8:00 am
Good Morning!
NDX futures rose to 11611.60 this morning, still beneath Friday’s high at 11707.08. There are $3.7 trillion of expiring options on Friday, suggesting volatility ahead. Today is day 258 of the equities Master Cycle. Normally we would expect an end to this MC in just a matter of days. However, as of Friday morning, the NDX may have completed 6.45 days of a 12.9-day decline, leaving six more days (as of this morning) to complete the Master Cycle at its low.
ZeroHedge remarks, “Earlier this weekend, we laid out the rather gloomy (it hardly catastrophic) outlook from Goldman’s headge of hedge fund sales, Tony Pasquariello, who previewed both the short-term case as well as the medium-term (namely the next 3 or so months), and concluded that he can’t see the argument for lasting, significant upside: “with QT and negative earnings revisions just starting to really kick in — alongside money market rates that are assuredly heading higher — we’re going into 2023 with a stock market that charges an 18 multiple for the prospect of 0% earnings growth.”

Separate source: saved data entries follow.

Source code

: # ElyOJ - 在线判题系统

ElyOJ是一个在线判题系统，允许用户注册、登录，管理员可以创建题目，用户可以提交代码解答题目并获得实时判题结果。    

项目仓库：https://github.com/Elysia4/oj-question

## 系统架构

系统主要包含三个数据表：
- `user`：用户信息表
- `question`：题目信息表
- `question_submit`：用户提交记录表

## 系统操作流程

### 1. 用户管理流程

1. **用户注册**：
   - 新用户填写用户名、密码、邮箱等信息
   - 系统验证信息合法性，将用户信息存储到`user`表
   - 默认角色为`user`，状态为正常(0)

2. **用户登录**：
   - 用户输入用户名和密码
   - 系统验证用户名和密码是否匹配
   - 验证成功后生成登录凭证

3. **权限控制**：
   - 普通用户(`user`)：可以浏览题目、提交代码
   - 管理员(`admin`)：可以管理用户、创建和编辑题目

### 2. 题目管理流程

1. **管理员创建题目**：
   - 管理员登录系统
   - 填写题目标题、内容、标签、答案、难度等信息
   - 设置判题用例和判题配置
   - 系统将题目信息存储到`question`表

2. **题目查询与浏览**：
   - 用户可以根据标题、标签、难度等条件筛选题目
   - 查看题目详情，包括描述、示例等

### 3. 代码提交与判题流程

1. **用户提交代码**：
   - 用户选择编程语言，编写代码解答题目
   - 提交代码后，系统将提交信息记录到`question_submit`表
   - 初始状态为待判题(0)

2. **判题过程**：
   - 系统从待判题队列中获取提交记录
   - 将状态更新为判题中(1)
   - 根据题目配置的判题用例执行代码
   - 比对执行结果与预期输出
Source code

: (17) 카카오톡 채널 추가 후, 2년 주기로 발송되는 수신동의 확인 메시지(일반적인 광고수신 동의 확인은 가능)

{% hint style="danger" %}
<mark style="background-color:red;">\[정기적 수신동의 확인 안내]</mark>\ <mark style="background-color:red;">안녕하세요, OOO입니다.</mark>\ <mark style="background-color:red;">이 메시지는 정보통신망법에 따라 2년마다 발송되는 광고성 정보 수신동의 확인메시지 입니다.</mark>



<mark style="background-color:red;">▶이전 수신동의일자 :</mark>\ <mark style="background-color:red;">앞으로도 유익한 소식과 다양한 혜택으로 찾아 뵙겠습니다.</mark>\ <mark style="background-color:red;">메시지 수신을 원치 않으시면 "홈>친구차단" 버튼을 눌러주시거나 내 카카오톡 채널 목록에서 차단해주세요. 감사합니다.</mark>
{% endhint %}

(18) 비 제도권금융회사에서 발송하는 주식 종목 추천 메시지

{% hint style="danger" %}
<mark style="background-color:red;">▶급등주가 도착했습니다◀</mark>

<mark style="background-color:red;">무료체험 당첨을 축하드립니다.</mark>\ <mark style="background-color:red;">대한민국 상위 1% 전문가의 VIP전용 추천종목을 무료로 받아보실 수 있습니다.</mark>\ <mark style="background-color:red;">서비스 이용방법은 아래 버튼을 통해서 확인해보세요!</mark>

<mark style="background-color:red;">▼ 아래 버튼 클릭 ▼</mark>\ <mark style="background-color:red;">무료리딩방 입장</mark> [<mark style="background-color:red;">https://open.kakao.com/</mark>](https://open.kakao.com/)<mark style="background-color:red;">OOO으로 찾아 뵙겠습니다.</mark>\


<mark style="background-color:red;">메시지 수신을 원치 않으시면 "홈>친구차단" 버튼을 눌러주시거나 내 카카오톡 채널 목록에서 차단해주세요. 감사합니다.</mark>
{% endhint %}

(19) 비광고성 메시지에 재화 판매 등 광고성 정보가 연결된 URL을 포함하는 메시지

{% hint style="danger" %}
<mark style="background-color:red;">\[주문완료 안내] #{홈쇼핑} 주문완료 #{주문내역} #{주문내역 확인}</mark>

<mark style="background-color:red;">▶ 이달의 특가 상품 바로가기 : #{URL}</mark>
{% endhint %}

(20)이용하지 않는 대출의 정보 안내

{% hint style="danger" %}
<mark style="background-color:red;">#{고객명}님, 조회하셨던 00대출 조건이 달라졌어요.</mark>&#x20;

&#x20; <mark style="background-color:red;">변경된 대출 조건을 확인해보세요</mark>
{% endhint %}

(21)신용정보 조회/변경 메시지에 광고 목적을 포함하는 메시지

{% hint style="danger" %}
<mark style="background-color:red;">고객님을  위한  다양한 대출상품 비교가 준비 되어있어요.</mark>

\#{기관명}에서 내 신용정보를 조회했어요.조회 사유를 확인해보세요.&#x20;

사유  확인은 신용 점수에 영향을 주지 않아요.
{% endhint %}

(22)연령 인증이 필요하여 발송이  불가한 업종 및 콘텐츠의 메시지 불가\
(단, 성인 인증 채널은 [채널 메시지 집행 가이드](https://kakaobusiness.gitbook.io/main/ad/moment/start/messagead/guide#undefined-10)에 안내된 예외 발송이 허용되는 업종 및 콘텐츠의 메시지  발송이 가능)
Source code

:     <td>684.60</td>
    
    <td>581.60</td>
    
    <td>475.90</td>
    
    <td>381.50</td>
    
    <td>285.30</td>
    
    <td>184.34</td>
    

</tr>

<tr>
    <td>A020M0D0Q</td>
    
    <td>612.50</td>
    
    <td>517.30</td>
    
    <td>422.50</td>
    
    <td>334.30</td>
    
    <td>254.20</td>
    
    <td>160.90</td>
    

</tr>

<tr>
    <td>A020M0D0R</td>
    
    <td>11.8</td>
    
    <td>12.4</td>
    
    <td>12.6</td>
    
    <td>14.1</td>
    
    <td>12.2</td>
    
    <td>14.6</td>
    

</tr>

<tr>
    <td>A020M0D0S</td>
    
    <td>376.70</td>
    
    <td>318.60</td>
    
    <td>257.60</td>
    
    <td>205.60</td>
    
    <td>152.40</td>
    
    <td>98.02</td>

SPX futures made a morning high of 3950..1 thus far and may challenge Friday’s high at 3977.02. Should it fail, we may see SPX tumble to new lows in the next week. The chart illustrates that potential outcome.
Today’s op-ex shows Maximum pain for options investors at 3945.00. Long gamma wins at 3950.00 with 6369 call contracts, edging out put contracts numbering 6097 put contracts at the same level. Short gamma is confirmed at 3900.00 with 6394 put contracts vs. 677 call contracts.
ZeroHedge reports, “After tumbling on Friday and slumping for 9 of the past 11 days, US stock futures staged a modest rebound after opening lower ahead of a crunch week for markets, which also is the last real week of 2022, with investors bracing for the release of US inflation data tomorrow and the Federal Reserve’s 50bps rate hike on Wednesday. Contracts on the S&P 500 and the Nasdaq 100 were up 0.2% and 0.3%, respectively, as of 7:30 a.m. ET; the underlying indexes both ended down last week, snapping a two-week winning streak. The S&P 500 had its biggest weekly decline since September last week; the Nasdaq 100 has already receded 3.9% this month, while the S&P 500 is down 3.6%.”
Despite the bounce in equities, VIX futures made a new Cycle high this morning at 24.44, edging to the trigger point for many investors at 25.00.
Wednesday’s op-ex shows Mx Pain at 22.00. While there are few put contracts, long gamma begins at 25.00, with 7034 call contracts vs. 274 put contracts. Calls are well populated up to 47.50. The December 21 expiry show Max Pain at 26.00 with Long gamma extending to 70.00
TNX futures came down to 35.20 to test the trendline before bouncing back above it. While November 16 may have been the classic master Cycle at 26 days, there has been some powerful buying of long-dated treasuries until December 7 (day 281). It appears that the buying has been exhausted and the uptrend in yields is being re-established.
ZeroHedge remarks, “The Real Goal of Fed Policy: Breaking Inflation, the Middle Class or the Bubble Economy?
“There is no sense that inflation is coming down,” said Federal Reserve Chairman Jerome Powell at a November 2 press conference, — this despite eight months of aggressive interest rate hikes and “quantitative tightening.”
On November 30, the stock market rallied when he said smaller interest rate increases are likely ahead and could start in December. But rates will still be increased, not cut.
“By any standard, inflation remains much too high,” Powell said.
“We will stay the course until the job is done.”
USD futures made a lower low at 104.32this morning, but the bounce/rally off the December 2 low remains intact. The new Master Cycle may be very short, as today is day 257 of the current MC. The Cycles Model suggests trending strength (long) may re-appear by this weekend.